In general, if you want to apply to highly competitive colleges, your best course advice in high school is to take the more challenging options. Not only will challenging academic courses help you with admission, but they will also prepare you to succeed in college.

Word of Caution

Although you will apply to college in the fall of your senior year, before any grades are in, all college applications ask you to list your senior schedule. They care what you take. Colleges want to see the same person show up for all four years. In other words, they don’t want to see an otherwise serious student turn into a slacker. Don’t ease off and stop taking challenging academic classes your senior year.

Local Students

I’m going to speak to my local students for a minute— I see a number of my local students making the same scheduling mistake. Don’t take two off-periods your senior year and expected to be seen as a serious student.

Yes, you might get into the state universities if you already qualify for automatic admission based on rank, but an easy senior schedule won’t help if you undergo review or apply to any of the more challenging schools.
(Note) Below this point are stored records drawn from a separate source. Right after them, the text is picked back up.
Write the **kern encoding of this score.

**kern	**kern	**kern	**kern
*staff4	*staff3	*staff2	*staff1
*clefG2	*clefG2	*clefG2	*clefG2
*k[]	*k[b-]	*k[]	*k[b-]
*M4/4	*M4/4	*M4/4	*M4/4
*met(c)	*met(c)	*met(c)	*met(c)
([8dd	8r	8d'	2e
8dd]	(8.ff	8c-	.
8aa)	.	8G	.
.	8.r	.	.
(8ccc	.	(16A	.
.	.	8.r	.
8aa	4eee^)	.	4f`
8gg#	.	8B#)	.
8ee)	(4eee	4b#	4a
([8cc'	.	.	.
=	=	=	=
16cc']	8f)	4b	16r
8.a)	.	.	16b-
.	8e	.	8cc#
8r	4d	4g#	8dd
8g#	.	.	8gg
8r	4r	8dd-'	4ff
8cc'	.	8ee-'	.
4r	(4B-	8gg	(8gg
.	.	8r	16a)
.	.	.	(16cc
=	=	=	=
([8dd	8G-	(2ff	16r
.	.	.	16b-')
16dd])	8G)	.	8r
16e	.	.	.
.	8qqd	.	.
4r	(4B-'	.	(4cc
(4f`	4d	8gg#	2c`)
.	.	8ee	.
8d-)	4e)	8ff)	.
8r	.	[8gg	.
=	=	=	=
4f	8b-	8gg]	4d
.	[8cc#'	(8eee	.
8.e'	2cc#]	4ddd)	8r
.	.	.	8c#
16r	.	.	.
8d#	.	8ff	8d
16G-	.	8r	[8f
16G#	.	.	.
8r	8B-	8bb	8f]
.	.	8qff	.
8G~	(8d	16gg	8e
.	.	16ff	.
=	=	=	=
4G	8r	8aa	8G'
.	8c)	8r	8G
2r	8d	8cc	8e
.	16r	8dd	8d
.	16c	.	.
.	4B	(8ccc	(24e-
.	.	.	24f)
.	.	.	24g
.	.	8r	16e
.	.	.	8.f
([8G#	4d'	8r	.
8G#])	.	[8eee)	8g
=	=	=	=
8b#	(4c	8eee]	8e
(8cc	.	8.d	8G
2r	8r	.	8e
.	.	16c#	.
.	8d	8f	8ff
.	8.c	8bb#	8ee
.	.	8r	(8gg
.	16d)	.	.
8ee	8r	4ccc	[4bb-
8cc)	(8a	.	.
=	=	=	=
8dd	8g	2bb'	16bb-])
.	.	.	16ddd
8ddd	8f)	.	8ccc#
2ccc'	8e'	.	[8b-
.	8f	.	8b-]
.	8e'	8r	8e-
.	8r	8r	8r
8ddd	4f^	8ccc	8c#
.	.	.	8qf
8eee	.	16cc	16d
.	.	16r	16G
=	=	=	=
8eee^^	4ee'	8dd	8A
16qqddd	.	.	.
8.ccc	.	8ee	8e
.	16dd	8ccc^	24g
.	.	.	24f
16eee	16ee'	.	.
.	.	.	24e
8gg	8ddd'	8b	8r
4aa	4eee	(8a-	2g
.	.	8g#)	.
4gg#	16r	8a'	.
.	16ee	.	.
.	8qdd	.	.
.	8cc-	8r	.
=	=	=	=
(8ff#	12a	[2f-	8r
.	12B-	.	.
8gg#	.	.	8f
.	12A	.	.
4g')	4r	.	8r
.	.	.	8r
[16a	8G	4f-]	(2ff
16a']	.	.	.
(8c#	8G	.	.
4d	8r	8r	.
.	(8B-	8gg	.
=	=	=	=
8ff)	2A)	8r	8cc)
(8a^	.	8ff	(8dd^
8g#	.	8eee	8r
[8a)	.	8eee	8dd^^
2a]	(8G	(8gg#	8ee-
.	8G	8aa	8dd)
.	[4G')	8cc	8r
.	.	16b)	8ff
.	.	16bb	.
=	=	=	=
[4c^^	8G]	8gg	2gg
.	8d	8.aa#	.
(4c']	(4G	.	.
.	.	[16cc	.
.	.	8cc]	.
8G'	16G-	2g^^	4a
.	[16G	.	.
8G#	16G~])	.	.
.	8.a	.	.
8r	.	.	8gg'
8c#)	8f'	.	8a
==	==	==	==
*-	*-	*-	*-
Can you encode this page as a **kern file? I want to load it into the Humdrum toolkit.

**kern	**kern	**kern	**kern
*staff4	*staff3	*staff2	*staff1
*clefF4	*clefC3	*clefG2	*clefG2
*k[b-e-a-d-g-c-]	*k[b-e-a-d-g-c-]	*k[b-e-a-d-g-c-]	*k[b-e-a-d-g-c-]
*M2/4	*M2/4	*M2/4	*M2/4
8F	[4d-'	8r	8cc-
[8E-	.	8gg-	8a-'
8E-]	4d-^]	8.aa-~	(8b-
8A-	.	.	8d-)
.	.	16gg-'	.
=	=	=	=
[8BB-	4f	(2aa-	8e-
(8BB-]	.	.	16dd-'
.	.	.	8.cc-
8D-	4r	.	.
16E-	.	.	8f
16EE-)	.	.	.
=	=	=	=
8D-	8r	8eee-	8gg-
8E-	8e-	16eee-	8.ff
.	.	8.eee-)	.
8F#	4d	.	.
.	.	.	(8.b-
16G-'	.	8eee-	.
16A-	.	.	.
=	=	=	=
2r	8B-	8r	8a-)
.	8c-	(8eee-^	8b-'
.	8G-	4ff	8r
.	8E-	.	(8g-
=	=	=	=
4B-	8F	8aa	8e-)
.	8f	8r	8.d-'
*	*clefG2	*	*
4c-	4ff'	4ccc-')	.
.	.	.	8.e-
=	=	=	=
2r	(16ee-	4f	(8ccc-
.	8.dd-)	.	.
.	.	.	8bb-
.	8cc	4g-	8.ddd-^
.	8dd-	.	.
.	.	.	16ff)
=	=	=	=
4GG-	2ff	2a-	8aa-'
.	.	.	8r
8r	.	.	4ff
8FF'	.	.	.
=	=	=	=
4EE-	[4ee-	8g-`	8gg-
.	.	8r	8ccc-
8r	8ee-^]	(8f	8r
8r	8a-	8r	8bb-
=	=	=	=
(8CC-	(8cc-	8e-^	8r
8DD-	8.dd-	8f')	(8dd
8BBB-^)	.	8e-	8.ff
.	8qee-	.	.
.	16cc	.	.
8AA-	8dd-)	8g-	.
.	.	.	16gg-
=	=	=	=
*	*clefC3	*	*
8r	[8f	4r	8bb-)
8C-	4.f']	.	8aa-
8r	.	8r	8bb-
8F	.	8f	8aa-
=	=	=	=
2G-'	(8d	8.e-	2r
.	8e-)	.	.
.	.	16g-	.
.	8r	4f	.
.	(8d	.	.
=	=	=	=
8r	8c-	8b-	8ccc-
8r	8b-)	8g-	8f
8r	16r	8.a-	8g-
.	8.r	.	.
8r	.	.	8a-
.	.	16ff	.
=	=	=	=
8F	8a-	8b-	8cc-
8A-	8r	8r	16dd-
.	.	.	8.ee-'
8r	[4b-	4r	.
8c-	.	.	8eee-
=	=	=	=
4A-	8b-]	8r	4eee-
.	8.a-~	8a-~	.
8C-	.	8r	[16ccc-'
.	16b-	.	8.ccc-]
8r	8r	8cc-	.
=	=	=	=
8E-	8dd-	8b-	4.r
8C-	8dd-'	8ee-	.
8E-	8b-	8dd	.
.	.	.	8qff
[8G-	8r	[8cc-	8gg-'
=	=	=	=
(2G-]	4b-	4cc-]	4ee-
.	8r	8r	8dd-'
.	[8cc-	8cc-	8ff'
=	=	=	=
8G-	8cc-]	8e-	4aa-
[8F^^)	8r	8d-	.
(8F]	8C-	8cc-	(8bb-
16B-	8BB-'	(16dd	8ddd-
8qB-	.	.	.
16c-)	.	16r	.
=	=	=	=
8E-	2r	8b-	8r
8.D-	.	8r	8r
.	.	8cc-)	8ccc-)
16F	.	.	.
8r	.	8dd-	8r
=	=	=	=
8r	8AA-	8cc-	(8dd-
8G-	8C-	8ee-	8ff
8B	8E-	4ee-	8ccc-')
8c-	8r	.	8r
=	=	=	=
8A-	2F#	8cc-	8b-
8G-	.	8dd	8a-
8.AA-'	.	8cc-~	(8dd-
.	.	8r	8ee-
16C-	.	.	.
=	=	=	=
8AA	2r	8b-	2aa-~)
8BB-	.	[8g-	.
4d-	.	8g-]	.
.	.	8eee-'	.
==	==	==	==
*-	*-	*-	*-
When you have been taking seven periods each year and show up as a senior taking only five (the minimum for the state to recognize you as a full-time student) you are telling colleges that you are tired of learning. You did the minimum and aren’t interested in doing more.

I’m not opposed to one off period or a study hall period. But just because your school will let you take two period off doesn’t mean you should. (Your school gets paid the same whether you take five periods or seven; which one seems like the better deal for them?!)

Conclusion

Colleges may list a minimum course requirement for entering high school students, but often those lists are based on the graduation requirements at many high schools. In reality, more competitive applicants will go beyond minimum requirements and take four years (or more) of English, math, science, and history. You can distinguish yourself (and prepare to succeed in college) by going beyond the minimum graduation requirements.